= Try it =
Turn the lines below into a numbered list, skipping any blank lines. Leave the pictures out of your answer.

= Data listing =
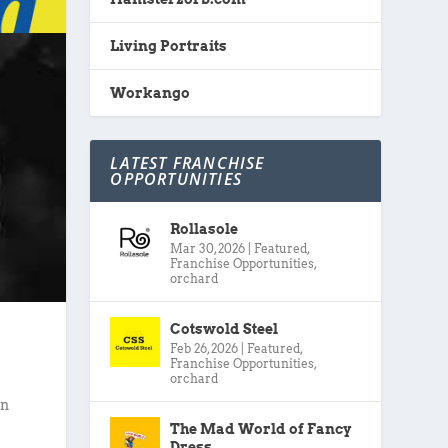
Living Portraits
Workango
LATEST FRANCHISE
OPPORTUNITIES
Rollasole
Mar 30, 2026
|
Featured
,
Franchise Opportunities
,
orchard
Cotswold Steel
Feb 26, 2026
|
Featured
,
Franchise Opportunities
,
orchard
in
The Mad World of Fancy
Dress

= Solution to the exercise =
1. Living Portraits
2. Workango
3. LATEST FRANCHISE
4. OPPORTUNITIES
5. Rollasole
6. Mar 30, 2026
7. |
8. Featured
9. ,
10. Franchise Opportunities
11. ,
12. orchard
13. Cotswold Steel
14. Feb 26, 2026
15. |
16. Featured
17. ,
18. Franchise Opportunities
19. ,
20. orchard
21. in
22. The Mad World of Fancy
23. Dress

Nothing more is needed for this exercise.